Texto em estudo —
|---|

Mariangela, então, foi contra a corrente e, em 1976, entrou para a Escola Superior de Agricultura Luiz de Queiroz (Esalq) da Universidade de São Paulo (USP). Na faculdade, sentiu mais preconceito – desta vez, não com sua escolha, mas por ser mulher em um curso dominado por homens. A resposta foi se unir às outras mulheres da turma.
Além do machismo, Mariangela enfrentou outros obstáculos, como a falta de programas de incentivo à iniciação científica, que dificultavam sua dedicação integral à pesquisa. “Eu precisava de dinheiro, então me virava com as monitorias. Aí, para complicar mais, no segundo ano da faculdade, eu engravidei. Tive que começar a trabalhar para sustentar minha filha”, menciona.
Ainda cursando o Ensino Superior, conseguiu um emprego na Biblioteca de Agricultura, onde fazia fichamento de livros e artigos. Apesar do trabalho ser relacionado com o que estudava na faculdade, a verdadeira aspiração de Mariangela era seguir na área de microbiologia. No quarto ano, conseguiu um estágio não remunerado em fixação biológica do nitrogênio – tema que se tornou seu principal objeto de estudo e moldou sua carreira científica.

|---|

Material fornecido —

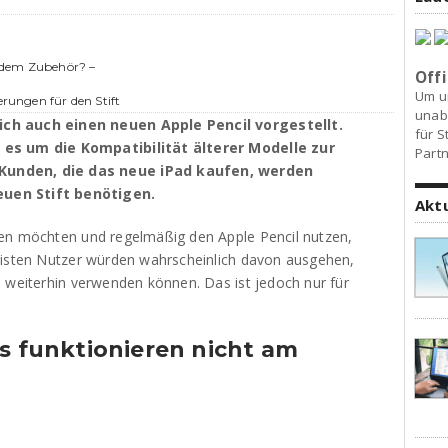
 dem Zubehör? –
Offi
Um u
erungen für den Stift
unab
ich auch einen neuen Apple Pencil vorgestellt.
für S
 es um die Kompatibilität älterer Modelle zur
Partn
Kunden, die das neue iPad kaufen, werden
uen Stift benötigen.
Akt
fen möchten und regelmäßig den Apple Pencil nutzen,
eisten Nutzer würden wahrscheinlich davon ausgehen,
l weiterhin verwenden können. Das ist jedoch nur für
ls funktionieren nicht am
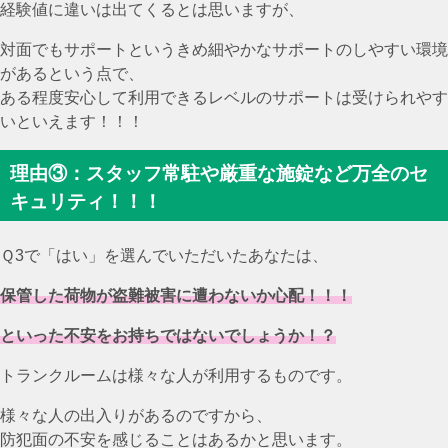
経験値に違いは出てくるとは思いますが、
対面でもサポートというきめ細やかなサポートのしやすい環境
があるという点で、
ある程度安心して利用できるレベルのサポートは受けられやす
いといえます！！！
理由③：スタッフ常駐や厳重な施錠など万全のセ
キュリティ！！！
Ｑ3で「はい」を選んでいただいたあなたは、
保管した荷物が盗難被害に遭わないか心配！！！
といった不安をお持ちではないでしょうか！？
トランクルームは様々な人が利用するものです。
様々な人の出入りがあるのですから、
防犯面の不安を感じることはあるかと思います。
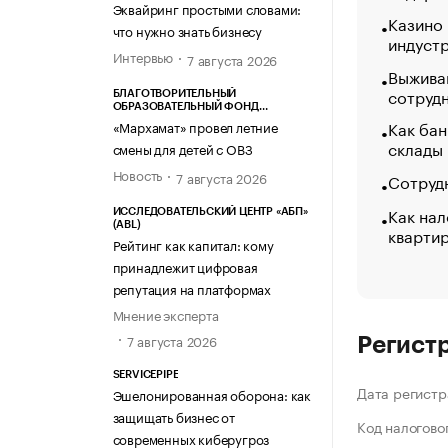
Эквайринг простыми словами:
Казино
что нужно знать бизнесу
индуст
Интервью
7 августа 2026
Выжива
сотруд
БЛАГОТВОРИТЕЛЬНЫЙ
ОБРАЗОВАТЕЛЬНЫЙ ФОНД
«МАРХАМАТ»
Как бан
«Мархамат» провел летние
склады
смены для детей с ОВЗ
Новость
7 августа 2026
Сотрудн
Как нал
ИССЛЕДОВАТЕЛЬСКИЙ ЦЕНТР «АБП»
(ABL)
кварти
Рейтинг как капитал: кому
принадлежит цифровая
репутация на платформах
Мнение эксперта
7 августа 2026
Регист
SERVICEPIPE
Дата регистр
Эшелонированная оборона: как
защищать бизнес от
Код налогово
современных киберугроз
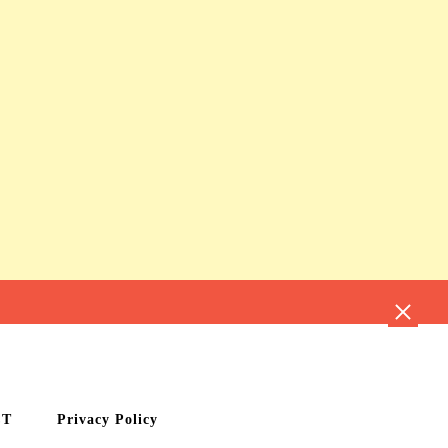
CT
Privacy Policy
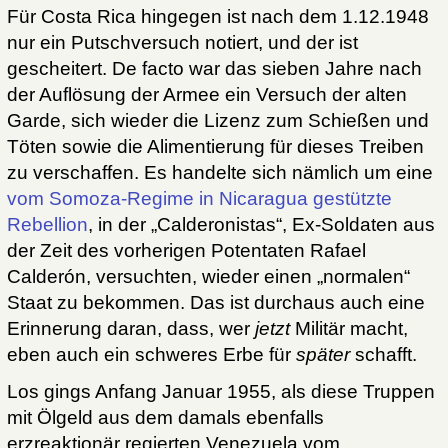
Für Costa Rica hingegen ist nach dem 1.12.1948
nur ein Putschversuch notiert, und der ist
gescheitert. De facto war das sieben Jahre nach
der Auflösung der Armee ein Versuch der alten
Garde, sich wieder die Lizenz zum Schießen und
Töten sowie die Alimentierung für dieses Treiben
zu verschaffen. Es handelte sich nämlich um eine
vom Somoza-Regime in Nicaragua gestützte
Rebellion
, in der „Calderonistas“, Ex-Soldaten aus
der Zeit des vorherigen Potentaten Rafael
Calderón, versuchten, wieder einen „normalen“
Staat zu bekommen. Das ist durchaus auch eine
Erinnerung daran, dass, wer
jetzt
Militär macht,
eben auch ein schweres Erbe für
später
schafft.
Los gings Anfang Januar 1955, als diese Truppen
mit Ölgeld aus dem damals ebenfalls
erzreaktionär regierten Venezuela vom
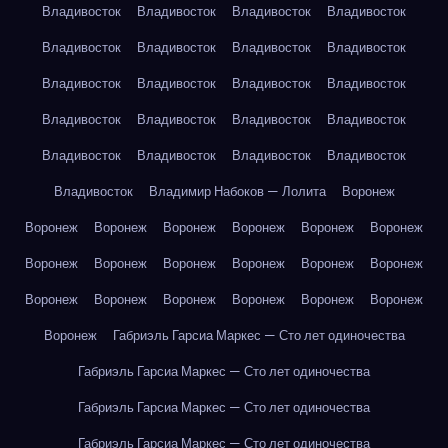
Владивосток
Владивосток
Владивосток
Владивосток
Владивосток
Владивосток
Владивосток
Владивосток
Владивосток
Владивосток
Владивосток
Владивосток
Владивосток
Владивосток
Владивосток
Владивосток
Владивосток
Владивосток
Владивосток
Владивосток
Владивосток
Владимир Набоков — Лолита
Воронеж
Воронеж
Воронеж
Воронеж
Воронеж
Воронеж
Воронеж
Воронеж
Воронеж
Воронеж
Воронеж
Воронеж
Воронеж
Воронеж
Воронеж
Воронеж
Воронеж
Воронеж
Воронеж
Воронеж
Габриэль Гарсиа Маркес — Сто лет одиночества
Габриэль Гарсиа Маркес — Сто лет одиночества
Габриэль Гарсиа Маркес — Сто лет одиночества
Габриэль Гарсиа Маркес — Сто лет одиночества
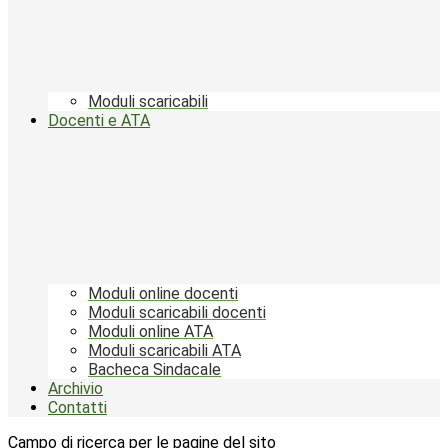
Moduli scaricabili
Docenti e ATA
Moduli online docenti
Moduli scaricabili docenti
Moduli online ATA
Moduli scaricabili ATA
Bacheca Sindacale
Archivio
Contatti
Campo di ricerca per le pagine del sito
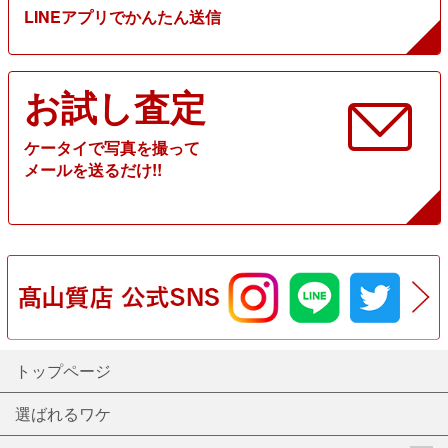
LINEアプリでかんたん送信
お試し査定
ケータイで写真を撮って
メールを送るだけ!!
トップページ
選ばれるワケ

|---|

Objetivo do exercício —
Indique se cada afirmação abaixo concorda com o texto em estudo. Para cada uma, responda sim ou não e transcreva entre aspas as palavras do texto que decidem a questão. (a) Mariangela ingressou na Esalq em 1976. (b) O estágio de Mariangela em fixação biológica do nitrogênio era remunerado. (c) Mariangela engravidou no terceiro ano da faculdade.

Resposta —
(a) Sim: "em 1976, entrou para a Escola Superior de Agricultura Luiz de Queiroz (Esalq)"
(b) Não: "conseguiu um estágio não remunerado em fixação biológica do nitrogênio"
(c) Não: "no segundo ano da faculdade, eu engravidei"